WORK TASK:
Find each line below that includes "requirements", then copy it.

[RECORDS PROVIDED]

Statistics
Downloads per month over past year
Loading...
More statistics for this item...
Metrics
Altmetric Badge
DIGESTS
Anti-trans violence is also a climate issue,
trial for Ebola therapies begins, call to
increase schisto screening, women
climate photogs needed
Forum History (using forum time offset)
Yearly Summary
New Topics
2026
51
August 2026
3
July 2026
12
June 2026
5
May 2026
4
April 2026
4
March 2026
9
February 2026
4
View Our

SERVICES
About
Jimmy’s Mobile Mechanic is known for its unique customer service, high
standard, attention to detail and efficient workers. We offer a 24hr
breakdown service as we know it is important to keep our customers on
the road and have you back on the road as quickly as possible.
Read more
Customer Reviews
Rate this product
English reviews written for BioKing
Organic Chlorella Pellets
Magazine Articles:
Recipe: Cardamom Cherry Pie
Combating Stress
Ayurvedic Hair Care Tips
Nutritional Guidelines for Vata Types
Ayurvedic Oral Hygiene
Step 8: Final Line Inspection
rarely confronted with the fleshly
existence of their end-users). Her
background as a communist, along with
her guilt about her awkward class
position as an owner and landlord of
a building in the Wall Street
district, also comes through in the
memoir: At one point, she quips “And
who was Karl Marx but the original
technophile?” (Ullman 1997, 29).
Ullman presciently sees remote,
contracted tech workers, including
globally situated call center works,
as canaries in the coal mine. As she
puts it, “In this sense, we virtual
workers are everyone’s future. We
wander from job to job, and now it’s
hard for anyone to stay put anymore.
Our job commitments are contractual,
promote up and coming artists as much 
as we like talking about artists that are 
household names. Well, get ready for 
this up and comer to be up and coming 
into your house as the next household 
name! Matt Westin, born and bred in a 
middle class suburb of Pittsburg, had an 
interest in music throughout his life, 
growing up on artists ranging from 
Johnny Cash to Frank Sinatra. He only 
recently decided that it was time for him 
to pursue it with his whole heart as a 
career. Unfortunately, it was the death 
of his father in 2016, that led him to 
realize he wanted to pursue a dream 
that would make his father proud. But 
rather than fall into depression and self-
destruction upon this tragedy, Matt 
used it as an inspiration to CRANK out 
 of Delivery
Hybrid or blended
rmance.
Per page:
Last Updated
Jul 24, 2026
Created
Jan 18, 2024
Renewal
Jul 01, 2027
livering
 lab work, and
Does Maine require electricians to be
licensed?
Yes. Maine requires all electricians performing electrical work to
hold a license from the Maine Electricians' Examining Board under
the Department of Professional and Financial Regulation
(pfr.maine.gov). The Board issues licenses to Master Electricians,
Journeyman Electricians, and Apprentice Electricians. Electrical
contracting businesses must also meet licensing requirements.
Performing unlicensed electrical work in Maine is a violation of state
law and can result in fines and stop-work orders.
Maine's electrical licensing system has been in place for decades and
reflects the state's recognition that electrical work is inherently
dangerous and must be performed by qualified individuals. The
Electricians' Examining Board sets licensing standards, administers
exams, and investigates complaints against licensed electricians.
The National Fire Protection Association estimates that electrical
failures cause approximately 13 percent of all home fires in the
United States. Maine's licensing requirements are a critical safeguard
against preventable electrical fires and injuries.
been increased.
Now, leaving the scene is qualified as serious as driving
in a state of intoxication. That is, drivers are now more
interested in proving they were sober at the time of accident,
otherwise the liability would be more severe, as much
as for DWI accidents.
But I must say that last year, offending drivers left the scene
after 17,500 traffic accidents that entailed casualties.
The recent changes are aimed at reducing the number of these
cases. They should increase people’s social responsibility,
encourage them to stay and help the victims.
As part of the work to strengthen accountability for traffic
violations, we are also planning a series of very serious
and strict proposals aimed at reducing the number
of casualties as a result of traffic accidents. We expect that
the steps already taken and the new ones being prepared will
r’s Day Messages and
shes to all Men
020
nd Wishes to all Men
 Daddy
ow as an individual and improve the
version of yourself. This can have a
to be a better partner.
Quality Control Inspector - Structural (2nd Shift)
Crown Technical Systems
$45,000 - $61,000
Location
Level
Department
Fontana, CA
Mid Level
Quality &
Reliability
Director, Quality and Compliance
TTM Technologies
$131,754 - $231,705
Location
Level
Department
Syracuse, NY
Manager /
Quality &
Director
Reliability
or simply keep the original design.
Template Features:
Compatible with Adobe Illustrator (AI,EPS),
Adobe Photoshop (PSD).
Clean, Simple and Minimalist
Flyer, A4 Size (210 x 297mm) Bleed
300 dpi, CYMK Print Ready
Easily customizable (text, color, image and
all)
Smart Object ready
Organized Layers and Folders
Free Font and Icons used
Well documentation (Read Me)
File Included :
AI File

[/RECORDS PROVIDED]

ANSWER FOR THIS EXERCISE:
contracting businesses must also meet licensing requirements.
United States. Maine's licensing requirements are a critical safeguard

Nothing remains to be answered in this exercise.